Penelitian ini dipimpin oleh Agus Priono, A.Md., bersama tim lintas jurusan yang terdiri dari Audina Uffila Dewi, A.Md., Miftahul Huda, A.Md., Reza Billa Afifuddin, S.Si., Mirma Prameswari N., S.Si., dan Rorintha Pecky N., S.Si.. Menurut Agus Priono, alat ini menjadi solusi pembelajaran berbasis teknologi yang relevan dengan era industri 4.0.
“Alat ini kami rancang agar mahasiswa bisa memahami konsep fisika melalui pengalaman nyata, bukan hanya teori di buku. Dengan IoT, data percobaan dapat dipantau langsung dan hasilnya lebih akurat,” jelas Agus.
Alat tersebut bekerja dengan sistem sensor infra merah yang mendeteksi benda saat jatuh melewati titik tertentu. Data waktu dikirim ke Arduino, lalu ditampilkan di layar komputer. Mahasiswa bisa menghitung kecepatan, percepatan, dan membuktikan Hukum Newton maupun Gerak Lurus Berubah Beraturan (GLBB) secara langsung.
Pengujian awal menunjukkan hasil yang menjanjikan: kecepatan awal sebesar 0,0476 m/s dan percepatan 7,46 m/s², selaras dengan teori GLBB. Grafik hasil percobaan juga menunjukkan pola sesuai hukum Newton, membuktikan keakuratan alat tersebut.
Ke depan, tim peneliti akan mengembangkan versi berbasis aplikasi Android agar pengguna dapat memantau percobaan dari jarak jauh. Selain itu, alat ini akan diajukan untuk paten dan diproduksi secara luas agar dapat digunakan di berbagai laboratorium pendidikan di Indonesia.

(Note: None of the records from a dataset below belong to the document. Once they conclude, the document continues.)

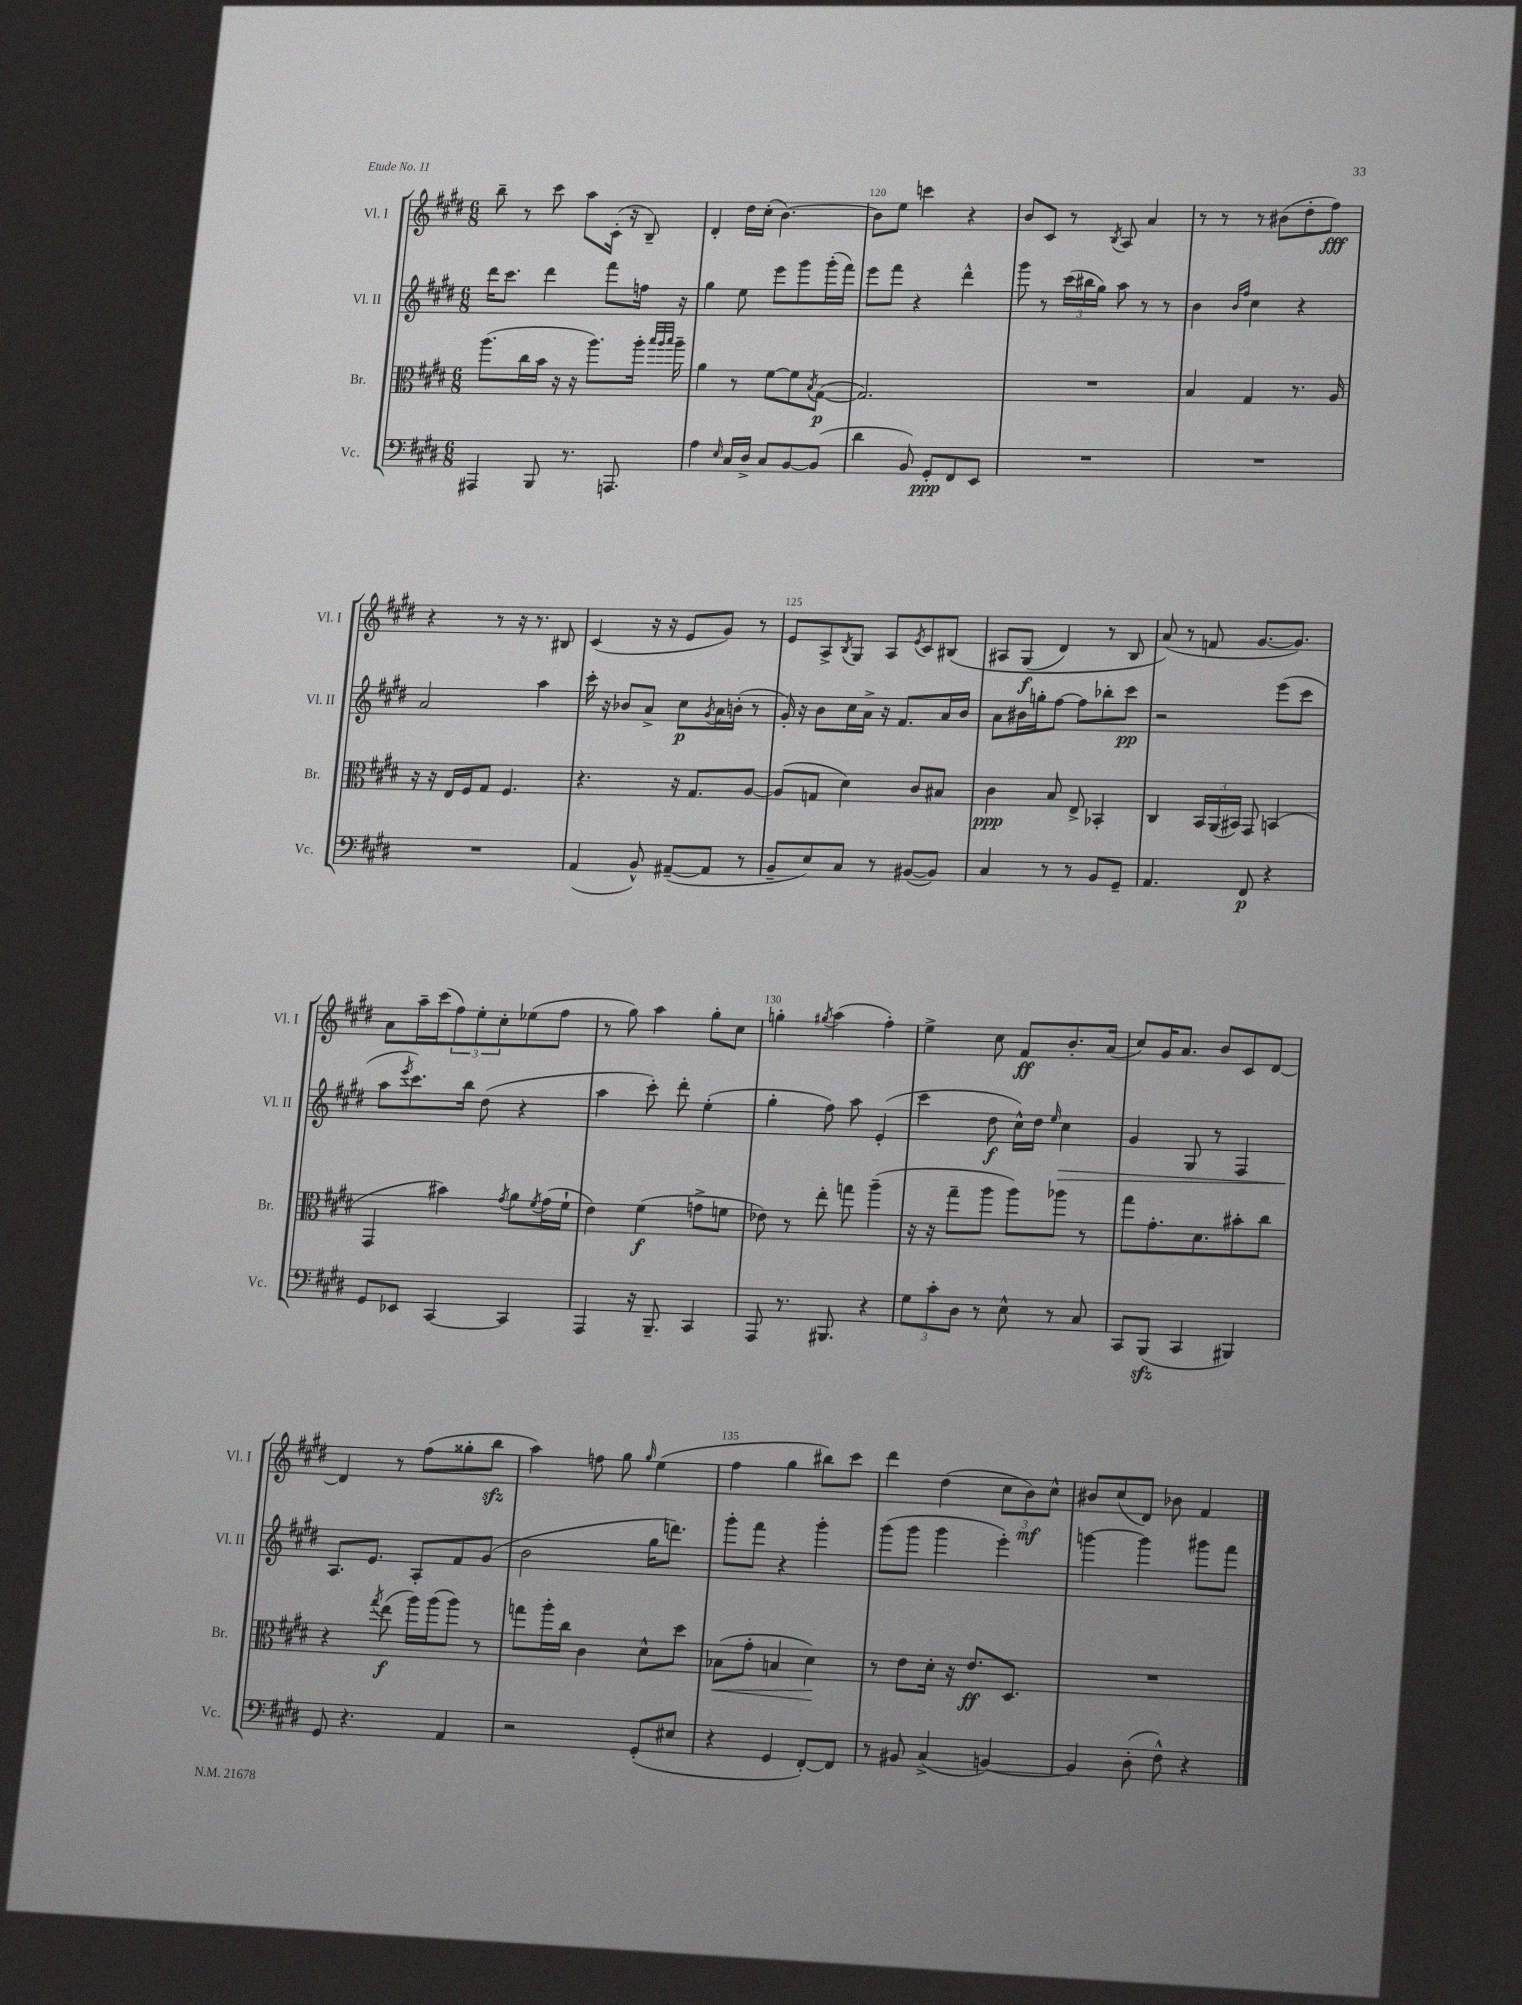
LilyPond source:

<<
\new StaffGroup <<
\new Staff = "s0" \with { instrumentName = "Vl. I" shortInstrumentName = "Vl. I" } {
    \clef treble \key e \major \numericTimeSignature \time 6/8
    b''8-- r8 cis'''8 a''8 cis'16-.( r16 b8--) |
    dis'4-. dis''16 cis''16-.( b'4.~) |
    b'8 e''8 c'''4 r4 |
    b'8 cis'8 r8 \acciaccatura { b8 } a8 a'4 |
    r8 r8 r8 bis'8( dis''8-. fis''8\fff) |
    r4 r8 r16 r8. bis8 |
    cis'4( r16 r16 e'8 gis'8) r8 |
    e'8 a8-> \acciaccatura { b8 } gis8 a8 \acciaccatura { e'8 } cis'8 bis8\( |
    ais8 gis8\f( dis'4) r8 b8 |
    a'8(\) r8 f'8 gis'8.~ gis'8.) |
    a'8 a''16-- cis'''16( \tuplet 3/2 { fis''8) e''8-. cis''8-. } ees''8( fis''8 |
    r8 gis''8) a''4 gis''8-. cis''8 |
    g''4-. \acciaccatura { gis''8 } a''4( fis''4-.) |
    e''4-> cis''8 fis'8\ff b'8.-. a'16( |
    cis''8) gis'16 a'8. b'8 cis'8 dis'8~ |
    dis'4 r8 fis''8( gisis''8-. b''8\sfz |
    a''4) f''8 gis''8 \grace { gis''16 } e''4( |
    fis''4 gis''4 bis''8) cis'''8 |
    dis'''4 dis''4( \tuplet 3/2 { cis''8 b'8\mf) cis''8-^ } |
    bis'8 cis''8( dis'8) bes'8 fis'4 \bar "|." |
}
\new Staff = "s1" \with { instrumentName = "Vl. II" shortInstrumentName = "Vl. II" } {
    \clef treble \key e \major \numericTimeSignature \time 6/8
    dis'''16 cis'''8. dis'''4 fis'''8 f''16 r16 |
    gis''4 e''8 e'''8 gis'''8 gis'''16-.( fis'''16) |
    e'''8 fis'''8 r4 dis'''4-^ |
    gis'''8 r8 \tuplet 3/2 { cis'''16( bis''16 gis''16) } a''8 r8 r8 |
    b'4 \grace { b'16 fis''16 } cis''4 r4 |
    a'2 a''4 |
    cis'''16-. r16 bes'8 a'8-> cis''8\p \acciaccatura { gis'8 } a'16 b'16-.( r8 |
    gis'16-.) r16 b'8 cis''16 a'16-> r16 fis'8. a'16 b'16 |
    a'8 bis'16 g''16-. fis''8~ fis''8 bes''8-. cis'''8\pp |
    r2 e'''8( cis'''8 |
    a''8 \acciaccatura { e'''8 } cis'''8.) b''16 dis''8( r4 |
    a''4 cis'''8-.) dis'''8-. e''4-.( |
    gis''4-. fis''8) a''8 e'4-.( |
    cis'''4 dis''8\f cis''16-^) dis''16 \grace { e''16 } cis''4\> |
    gis'4 gis8 r8 fis4 |
    a8.\! e'8. a8-. fis'8 gis'8( |
    b'2 gis''16 d'''8.) |
    gis'''8-. fis'''8 r4 gis'''4-. |
    gis'''8( gis'''8 gis'''4 e'''4-.) |
    g'''4~ g'''4 gis'''8 fis'''8 \bar "|." |
}
\new Staff = "s2" \with { instrumentName = "Br." shortInstrumentName = "Br." } {
    \clef alto \key e \major \numericTimeSignature \time 6/8
    a''8.( cis''16 b'16 r16 r16 a''8.) a''16-. \grace { b''32 a''32 b''32 } a''16-- |
    a'4 r8 fis'8~ fis'8 \acciaccatura { b8 } gis8~\p( |
    gis2.) |
    R2. |
    b4 gis4 r8. a16 |
    r16 r16 e16 fis16 gis8 fis4. |
    r4. r16 gis8. a8~ |
    a8( g8 dis'4) cis'8 bis8 |
    cis'4\ppp b8 e8-> bes,4-. |
    cis4 \tuplet 3/2 { b,16 a,16( bis,16) } gis,8 b,4( |
    gis,4 bis'4) \acciaccatura { gis'8 } a'8 \acciaccatura { fis'8 } gis'16( fis'16-! |
    e'4) fis'4\f( g'8-> f'8 |
    ees'8) r8 e''8-. g''8 a''4--( |
    r16 r16 gis''8-- a''8 a''8) aes''8 r8 |
    gis''8 gis'8.-. dis'8. bis'8-. cis''8 |
    r4 \acciaccatura { gis''8 } e''8\f( a''16) a''16( a''8) r8 |
    g''8 a''16-. cis''16 cis'4 dis'8-^ dis''8 |
    bes8\<( gis'8-. b4 dis'4\!) |
    r8 e'8 dis'16-. r16 e'8.\ff dis8. |
    R2. \bar "|." |
}
\new Staff = "s3" \with { instrumentName = "Vc." shortInstrumentName = "Vc." } {
    \clef bass \key e \major \numericTimeSignature \time 6/8
    ais,,4 b,,8 r8. a,,8. |
    a4 \grace { e16 } cis16 dis16-> cis8 b,8~ b,8( |
    dis'4 b,8) gis,8-.\ppp fis,8 e,8 |
    R2. |
    R2. |
    R2. |
    a,4( b,8-^) ais,8~--( ais,8 r8 |
    b,8-- e8) cis8 r8 bis,8~( bis,8) |
    cis4 r8 r8 b,8 gis,8-- |
    a,4. fis,8\p r4 |
    gis,8 ees,8 cis,4~ cis,4 |
    a,,4 r16 b,,8.-- cis,4 |
    a,,8 r8. bis,,8. r4 |
    \tuplet 3/2 { gis8 cis'8-. dis8 } r8 e8-^ r8 cis8 |
    cis,8 b,,8\sfz( cis,4 bis,,4) |
    gis,8 r4. a,4 |
    r2 gis,8-.( eis8 |
    r4 gis,4 fis,8~-.) fis,8 |
    r8 bis,8 cis4->( b,4~) |
    b,4 dis8-.( fis8-^) r4 \bar "|." |
}
>>
>>
\layout { \context { \Score currentBarNumber = #118 \override BarNumber.break-visibility = ##(#f #t #t) barNumberVisibility = #(every-nth-bar-number-visible 5) } }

“Inovasi ini membuktikan bahwa pembelajaran vokasi bisa dikemas modern dan relevan dengan kebutuhan industri masa kini,” tambah Agus.
Dengan hadirnya alat ini, Polije semakin memperkuat perannya sebagai kampus vokasi inovatif yang mendukung modernisasi pembelajaran sains di era digital.